» **WHAT TO DO**
Report each line in the records below that contains the word "توقف".

Records excerpted from a collection:
· · · · · · ·

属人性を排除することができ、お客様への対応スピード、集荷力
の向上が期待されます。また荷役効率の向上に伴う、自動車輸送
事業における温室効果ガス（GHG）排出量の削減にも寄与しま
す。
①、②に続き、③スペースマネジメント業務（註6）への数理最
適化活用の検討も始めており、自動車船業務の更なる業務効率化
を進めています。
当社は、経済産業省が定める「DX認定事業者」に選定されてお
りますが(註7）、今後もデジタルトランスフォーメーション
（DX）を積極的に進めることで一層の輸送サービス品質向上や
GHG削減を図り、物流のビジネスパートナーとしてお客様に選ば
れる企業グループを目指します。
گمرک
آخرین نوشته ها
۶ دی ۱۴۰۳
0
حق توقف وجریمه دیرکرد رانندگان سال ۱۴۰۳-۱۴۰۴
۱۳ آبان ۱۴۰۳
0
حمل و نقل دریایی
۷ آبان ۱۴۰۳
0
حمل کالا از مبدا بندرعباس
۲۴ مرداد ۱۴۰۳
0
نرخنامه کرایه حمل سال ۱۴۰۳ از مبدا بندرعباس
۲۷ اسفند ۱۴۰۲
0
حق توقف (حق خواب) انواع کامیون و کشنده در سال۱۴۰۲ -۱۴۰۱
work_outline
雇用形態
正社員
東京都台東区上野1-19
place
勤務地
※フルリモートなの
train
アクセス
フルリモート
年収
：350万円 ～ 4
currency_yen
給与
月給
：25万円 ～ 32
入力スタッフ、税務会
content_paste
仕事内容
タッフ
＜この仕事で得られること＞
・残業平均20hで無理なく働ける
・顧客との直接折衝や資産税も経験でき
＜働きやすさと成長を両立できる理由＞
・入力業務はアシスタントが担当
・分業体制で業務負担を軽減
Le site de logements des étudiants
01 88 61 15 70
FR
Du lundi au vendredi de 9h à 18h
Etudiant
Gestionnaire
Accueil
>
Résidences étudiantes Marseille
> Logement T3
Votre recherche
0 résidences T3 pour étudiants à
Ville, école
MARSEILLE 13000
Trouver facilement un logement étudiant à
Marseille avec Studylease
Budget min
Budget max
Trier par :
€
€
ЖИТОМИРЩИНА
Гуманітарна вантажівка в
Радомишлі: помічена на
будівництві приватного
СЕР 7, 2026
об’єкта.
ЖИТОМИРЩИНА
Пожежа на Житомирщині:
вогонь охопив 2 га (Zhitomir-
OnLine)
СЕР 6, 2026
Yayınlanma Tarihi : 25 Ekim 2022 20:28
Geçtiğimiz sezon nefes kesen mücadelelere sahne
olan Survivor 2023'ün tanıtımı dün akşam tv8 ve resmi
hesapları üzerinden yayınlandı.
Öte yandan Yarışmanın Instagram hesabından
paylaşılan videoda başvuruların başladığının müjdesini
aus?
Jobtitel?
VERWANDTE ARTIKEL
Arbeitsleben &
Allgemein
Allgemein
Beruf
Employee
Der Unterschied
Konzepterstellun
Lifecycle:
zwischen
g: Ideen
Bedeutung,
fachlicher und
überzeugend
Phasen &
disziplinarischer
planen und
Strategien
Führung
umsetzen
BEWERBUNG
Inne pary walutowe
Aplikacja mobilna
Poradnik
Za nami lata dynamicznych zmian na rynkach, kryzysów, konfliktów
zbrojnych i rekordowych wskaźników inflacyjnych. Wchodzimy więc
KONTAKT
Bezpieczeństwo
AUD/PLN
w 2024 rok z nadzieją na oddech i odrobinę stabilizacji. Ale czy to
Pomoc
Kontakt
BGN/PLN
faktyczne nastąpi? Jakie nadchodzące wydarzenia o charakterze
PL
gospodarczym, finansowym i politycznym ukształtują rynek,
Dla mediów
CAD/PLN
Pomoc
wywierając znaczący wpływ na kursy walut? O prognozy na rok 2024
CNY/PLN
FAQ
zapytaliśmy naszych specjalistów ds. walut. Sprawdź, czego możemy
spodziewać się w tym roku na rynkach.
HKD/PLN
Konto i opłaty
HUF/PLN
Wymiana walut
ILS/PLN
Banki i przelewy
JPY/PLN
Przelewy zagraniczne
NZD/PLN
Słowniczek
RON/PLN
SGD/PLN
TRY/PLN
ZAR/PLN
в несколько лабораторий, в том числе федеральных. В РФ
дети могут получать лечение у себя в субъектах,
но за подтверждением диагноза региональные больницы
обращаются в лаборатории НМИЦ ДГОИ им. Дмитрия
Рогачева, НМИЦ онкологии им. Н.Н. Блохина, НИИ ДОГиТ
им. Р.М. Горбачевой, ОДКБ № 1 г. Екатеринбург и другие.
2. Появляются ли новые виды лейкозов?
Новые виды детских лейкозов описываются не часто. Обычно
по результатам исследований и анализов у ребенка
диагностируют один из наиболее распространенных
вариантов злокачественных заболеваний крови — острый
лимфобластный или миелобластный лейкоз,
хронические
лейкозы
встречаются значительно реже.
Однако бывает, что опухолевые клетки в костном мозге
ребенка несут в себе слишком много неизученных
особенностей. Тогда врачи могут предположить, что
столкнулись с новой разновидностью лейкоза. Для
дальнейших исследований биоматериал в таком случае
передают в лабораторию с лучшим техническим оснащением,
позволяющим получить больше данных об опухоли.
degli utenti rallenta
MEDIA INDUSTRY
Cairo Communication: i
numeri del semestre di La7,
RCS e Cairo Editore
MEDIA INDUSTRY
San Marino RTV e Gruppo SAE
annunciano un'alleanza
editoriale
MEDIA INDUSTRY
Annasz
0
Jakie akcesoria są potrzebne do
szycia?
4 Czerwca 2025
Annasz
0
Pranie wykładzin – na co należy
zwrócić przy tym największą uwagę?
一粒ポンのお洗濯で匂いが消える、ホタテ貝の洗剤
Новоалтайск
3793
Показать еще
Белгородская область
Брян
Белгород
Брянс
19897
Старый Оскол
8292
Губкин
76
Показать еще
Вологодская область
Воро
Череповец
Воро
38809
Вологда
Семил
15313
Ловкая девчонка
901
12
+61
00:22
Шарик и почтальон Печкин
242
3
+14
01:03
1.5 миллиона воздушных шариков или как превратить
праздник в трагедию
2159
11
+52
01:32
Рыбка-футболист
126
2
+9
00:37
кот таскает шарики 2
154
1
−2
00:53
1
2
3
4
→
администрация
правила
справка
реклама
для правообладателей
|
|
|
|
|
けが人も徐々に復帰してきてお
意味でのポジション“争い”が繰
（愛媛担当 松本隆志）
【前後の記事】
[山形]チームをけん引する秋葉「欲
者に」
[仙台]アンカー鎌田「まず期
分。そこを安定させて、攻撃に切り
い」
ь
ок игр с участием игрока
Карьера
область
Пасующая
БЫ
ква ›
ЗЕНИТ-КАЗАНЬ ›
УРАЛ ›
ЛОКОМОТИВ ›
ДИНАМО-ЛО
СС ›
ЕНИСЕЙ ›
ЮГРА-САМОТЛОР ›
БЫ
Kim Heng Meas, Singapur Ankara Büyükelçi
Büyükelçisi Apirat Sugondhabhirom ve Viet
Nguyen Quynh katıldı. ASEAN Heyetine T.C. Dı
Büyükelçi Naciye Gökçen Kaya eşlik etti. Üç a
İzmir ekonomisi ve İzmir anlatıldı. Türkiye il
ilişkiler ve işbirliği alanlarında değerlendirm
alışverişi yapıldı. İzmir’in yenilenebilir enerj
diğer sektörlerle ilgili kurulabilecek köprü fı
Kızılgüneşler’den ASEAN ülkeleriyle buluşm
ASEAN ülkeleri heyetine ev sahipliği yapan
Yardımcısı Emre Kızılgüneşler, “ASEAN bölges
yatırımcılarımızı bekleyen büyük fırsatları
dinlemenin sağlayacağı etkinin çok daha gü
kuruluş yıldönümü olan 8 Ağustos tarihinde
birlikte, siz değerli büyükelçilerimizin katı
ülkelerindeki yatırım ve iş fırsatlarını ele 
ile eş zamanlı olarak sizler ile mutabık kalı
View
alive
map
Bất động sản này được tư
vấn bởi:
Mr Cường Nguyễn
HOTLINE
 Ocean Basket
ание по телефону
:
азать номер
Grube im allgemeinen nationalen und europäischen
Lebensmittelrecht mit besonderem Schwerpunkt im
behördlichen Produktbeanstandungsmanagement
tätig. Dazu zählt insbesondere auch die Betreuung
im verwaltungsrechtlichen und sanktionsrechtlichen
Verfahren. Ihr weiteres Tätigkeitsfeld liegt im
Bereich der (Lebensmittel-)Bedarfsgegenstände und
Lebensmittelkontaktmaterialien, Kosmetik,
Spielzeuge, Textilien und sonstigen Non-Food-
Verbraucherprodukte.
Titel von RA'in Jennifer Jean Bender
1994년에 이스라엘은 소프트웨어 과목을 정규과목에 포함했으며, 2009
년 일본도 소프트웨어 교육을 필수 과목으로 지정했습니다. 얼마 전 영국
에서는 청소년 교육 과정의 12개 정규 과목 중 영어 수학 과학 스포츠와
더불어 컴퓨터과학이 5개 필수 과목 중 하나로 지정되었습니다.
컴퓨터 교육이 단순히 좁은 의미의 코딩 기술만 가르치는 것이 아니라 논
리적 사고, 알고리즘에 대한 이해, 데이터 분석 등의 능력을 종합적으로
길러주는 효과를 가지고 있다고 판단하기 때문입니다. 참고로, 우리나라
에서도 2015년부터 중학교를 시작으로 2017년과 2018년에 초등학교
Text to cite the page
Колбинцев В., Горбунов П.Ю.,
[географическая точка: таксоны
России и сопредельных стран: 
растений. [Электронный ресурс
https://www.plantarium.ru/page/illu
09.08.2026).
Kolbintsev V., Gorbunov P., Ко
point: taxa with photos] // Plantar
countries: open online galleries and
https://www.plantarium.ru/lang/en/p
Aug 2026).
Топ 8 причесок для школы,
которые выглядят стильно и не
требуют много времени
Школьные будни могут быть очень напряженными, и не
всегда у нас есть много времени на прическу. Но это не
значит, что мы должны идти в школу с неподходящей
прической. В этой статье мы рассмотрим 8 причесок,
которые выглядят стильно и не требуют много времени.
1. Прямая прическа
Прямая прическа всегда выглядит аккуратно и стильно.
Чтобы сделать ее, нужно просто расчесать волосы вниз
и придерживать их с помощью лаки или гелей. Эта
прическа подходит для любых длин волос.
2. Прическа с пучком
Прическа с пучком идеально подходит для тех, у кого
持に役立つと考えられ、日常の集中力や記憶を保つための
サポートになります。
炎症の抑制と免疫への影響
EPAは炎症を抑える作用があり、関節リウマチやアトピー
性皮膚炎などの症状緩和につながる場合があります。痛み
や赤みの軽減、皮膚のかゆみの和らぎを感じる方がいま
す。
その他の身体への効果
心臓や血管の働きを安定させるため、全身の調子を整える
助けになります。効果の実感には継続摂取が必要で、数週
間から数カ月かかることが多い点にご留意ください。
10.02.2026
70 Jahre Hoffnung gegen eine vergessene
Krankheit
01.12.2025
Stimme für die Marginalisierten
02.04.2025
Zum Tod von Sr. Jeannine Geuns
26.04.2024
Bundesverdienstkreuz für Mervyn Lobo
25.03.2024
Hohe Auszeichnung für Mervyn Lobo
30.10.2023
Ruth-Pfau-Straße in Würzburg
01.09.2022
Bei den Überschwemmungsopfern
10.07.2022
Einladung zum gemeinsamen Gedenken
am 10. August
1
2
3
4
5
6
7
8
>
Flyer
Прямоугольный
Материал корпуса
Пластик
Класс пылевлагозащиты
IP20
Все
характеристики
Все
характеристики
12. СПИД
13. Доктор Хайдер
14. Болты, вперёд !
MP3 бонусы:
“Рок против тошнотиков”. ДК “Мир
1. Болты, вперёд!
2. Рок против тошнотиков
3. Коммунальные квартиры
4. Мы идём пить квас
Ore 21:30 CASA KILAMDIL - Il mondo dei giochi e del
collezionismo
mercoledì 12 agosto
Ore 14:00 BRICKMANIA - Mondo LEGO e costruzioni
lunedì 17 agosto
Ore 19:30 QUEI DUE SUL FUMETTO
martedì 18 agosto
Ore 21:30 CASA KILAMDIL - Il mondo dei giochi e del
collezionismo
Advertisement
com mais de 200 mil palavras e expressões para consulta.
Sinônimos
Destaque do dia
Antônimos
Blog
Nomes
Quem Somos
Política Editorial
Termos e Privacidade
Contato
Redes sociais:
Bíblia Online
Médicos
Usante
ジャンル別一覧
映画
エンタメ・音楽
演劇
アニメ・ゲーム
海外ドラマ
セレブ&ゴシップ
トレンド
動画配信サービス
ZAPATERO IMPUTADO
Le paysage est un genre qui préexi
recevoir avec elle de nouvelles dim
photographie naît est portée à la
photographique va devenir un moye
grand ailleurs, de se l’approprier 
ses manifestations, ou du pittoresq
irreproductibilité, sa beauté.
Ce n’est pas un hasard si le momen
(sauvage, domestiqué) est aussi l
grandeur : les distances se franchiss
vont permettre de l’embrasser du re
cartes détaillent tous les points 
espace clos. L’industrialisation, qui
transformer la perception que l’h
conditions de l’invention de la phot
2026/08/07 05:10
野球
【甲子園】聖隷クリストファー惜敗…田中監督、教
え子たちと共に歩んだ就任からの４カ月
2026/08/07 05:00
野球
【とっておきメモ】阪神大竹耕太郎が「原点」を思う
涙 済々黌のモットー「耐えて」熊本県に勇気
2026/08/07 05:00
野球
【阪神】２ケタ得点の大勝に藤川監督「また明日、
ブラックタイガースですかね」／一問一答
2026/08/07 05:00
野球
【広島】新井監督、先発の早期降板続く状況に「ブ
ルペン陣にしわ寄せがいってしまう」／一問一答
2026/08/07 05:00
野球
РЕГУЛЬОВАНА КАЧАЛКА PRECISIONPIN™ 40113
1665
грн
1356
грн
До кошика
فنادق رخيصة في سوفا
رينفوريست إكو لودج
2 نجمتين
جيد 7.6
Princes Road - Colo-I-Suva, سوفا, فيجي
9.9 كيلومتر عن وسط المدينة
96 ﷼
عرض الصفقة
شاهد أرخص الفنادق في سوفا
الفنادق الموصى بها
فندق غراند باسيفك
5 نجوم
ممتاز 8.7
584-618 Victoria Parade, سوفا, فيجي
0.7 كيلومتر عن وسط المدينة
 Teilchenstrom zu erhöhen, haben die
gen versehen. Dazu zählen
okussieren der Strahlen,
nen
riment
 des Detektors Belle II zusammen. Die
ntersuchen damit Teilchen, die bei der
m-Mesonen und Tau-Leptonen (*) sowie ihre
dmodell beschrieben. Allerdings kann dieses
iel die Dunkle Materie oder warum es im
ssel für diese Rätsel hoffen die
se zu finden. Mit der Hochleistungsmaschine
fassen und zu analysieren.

· · · · · · ·

» **REPLY TO THE TASK**
حق توقف وجریمه دیرکرد رانندگان سال ۱۴۰۳-۱۴۰۴
حق توقف (حق خواب) انواع کامیون و کشنده در سال۱۴۰۲ -۱۴۰۱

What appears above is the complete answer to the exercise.